▶ [GIVEN DATA]:
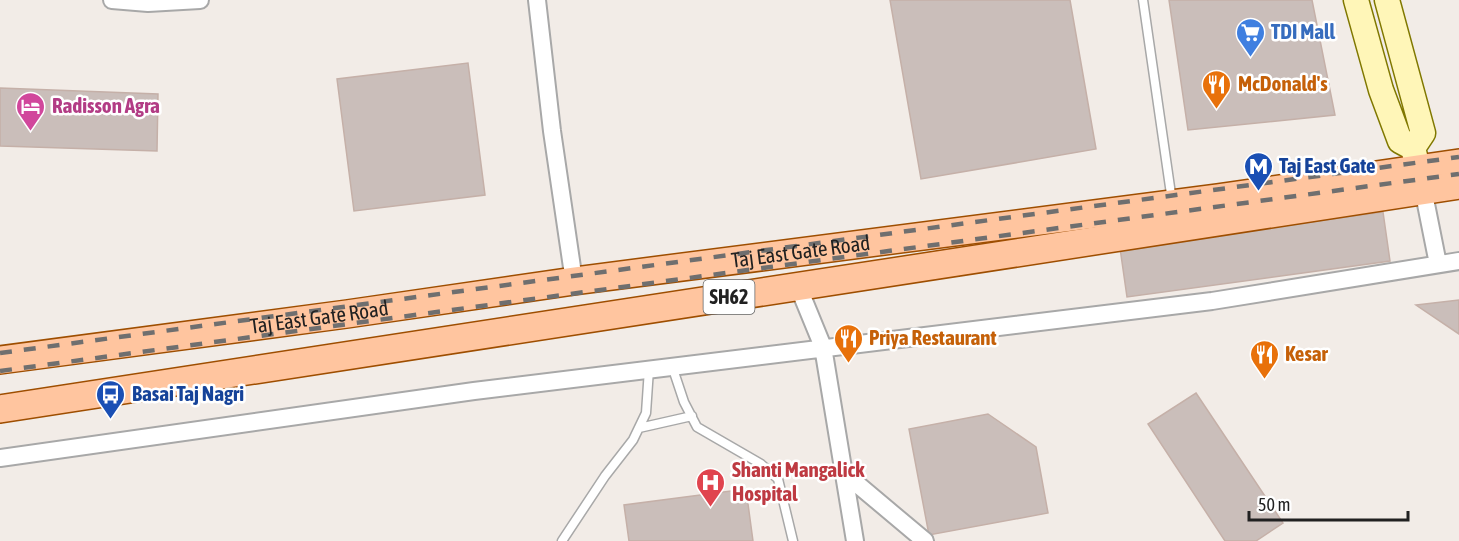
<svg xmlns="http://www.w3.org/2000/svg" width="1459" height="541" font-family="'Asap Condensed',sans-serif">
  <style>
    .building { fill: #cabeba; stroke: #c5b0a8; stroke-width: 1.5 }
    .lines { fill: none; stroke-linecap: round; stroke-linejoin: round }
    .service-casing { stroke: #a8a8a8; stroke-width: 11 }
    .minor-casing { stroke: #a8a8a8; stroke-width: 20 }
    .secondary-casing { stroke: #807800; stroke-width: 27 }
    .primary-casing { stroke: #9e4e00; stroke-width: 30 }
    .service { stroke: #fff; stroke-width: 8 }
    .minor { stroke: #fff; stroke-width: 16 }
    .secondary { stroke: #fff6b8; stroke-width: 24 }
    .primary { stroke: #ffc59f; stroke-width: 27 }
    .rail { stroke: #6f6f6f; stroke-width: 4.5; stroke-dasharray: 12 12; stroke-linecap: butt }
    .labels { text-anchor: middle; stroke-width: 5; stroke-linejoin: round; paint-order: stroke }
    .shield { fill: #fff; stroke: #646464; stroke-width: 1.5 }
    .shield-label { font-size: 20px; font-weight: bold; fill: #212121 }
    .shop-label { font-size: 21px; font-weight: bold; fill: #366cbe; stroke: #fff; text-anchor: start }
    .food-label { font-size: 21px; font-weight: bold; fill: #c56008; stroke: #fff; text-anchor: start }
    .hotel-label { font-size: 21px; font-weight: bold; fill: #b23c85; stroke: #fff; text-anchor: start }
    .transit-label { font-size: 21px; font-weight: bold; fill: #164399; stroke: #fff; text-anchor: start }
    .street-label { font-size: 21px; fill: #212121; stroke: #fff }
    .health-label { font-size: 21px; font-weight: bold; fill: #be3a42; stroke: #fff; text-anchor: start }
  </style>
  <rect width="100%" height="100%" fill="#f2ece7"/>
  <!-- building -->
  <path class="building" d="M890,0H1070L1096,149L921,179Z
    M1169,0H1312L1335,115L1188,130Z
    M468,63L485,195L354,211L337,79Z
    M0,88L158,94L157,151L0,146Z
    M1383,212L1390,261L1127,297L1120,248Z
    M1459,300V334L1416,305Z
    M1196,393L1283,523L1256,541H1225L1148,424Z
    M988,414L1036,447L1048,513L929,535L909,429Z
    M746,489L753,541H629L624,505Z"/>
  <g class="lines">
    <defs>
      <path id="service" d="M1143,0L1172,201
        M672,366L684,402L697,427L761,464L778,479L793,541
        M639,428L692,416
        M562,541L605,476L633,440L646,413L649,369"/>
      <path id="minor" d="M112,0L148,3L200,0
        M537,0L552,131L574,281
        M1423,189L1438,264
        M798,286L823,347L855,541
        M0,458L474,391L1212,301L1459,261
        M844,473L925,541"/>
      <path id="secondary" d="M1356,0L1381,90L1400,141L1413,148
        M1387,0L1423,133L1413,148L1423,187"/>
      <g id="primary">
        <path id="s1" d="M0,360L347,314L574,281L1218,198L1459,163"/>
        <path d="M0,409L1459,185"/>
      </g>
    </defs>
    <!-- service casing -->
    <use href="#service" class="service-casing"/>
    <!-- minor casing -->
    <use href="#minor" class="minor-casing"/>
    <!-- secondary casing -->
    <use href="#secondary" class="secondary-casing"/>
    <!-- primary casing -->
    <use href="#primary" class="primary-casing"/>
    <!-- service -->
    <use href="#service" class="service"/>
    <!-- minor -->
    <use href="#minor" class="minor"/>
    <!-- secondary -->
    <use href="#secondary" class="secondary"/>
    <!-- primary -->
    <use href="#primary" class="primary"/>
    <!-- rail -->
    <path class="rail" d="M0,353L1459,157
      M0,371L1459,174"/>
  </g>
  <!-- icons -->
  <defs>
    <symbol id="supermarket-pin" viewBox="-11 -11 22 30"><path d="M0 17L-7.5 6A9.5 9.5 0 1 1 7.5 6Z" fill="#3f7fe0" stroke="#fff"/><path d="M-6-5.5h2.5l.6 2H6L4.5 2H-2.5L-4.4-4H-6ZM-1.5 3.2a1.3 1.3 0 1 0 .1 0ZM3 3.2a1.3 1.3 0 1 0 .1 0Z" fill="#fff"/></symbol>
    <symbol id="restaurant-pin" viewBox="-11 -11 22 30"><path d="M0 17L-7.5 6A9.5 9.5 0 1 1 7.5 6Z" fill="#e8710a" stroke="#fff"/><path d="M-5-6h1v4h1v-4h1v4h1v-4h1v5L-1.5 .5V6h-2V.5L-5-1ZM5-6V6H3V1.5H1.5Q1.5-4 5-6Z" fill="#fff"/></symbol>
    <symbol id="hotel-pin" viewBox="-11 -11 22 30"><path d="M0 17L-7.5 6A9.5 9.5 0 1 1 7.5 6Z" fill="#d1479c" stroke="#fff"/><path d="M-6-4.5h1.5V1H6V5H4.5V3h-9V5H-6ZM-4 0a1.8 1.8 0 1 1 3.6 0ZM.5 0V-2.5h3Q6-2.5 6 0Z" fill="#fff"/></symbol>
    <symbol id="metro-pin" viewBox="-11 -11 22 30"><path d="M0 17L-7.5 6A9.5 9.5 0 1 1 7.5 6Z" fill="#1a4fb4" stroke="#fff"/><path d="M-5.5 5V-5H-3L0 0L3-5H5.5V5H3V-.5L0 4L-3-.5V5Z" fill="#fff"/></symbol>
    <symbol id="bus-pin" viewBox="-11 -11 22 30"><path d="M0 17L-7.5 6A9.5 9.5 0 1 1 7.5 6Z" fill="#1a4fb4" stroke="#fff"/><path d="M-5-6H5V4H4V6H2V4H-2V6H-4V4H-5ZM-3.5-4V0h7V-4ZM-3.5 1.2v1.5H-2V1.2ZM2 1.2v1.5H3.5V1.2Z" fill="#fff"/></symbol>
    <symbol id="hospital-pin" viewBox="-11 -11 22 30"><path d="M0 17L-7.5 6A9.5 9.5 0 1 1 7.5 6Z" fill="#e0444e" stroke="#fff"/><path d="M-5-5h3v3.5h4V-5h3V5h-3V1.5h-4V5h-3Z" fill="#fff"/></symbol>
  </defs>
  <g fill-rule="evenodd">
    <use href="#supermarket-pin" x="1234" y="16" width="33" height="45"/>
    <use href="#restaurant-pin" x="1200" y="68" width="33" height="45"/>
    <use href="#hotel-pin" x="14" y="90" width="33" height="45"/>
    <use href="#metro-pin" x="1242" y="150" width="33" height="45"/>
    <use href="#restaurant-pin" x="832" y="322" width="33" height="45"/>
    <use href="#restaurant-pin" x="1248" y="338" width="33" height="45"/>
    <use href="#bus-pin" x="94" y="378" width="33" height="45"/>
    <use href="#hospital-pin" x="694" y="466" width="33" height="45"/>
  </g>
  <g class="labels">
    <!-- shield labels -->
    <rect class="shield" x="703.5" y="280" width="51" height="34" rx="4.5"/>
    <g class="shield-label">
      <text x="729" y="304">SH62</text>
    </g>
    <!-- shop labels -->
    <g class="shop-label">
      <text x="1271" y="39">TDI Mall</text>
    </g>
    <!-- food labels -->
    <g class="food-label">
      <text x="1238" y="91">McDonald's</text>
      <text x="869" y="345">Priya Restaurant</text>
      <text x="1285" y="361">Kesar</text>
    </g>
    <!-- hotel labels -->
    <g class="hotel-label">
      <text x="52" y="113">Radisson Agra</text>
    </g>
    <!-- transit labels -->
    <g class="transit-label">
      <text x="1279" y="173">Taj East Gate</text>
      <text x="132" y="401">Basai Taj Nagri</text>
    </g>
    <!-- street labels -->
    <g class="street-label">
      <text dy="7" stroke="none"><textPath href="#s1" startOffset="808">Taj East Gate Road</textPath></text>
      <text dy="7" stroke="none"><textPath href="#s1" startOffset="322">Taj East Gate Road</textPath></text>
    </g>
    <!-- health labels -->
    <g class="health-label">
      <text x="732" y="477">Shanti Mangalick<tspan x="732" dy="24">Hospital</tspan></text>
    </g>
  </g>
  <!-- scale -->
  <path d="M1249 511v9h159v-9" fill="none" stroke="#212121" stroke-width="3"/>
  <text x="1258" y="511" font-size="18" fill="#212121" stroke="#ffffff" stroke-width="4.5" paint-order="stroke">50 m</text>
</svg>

▶ [PROBLEM]: Output, from the data above, the lines from the line with "M468,63L485,195L354,211L337,79Z" to the line with "<!-- minor casing -->" exactly as they stand, both ends included and nothing else.

▶ [ANSWER]:
    M468,63L485,195L354,211L337,79Z
    M0,88L158,94L157,151L0,146Z
    M1383,212L1390,261L1127,297L1120,248Z
    M1459,300V334L1416,305Z
    M1196,393L1283,523L1256,541H1225L1148,424Z
    M988,414L1036,447L1048,513L929,535L909,429Z
    M746,489L753,541H629L624,505Z"/>
  <g class="lines">
    <defs>
      <path id="service" d="M1143,0L1172,201
        M672,366L684,402L697,427L761,464L778,479L793,541
        M639,428L692,416
        M562,541L605,476L633,440L646,413L649,369"/>
      <path id="minor" d="M112,0L148,3L200,0
        M537,0L552,131L574,281
        M1423,189L1438,264
        M798,286L823,347L855,541
        M0,458L474,391L1212,301L1459,261
        M844,473L925,541"/>
      <path id="secondary" d="M1356,0L1381,90L1400,141L1413,148
        M1387,0L1423,133L1413,148L1423,187"/>
      <g id="primary">
        <path id="s1" d="M0,360L347,314L574,281L1218,198L1459,163"/>
        <path d="M0,409L1459,185"/>
      </g>
    </defs>
    <!-- service casing -->
    <use href="#service" class="service-casing"/>
    <!-- minor casing -->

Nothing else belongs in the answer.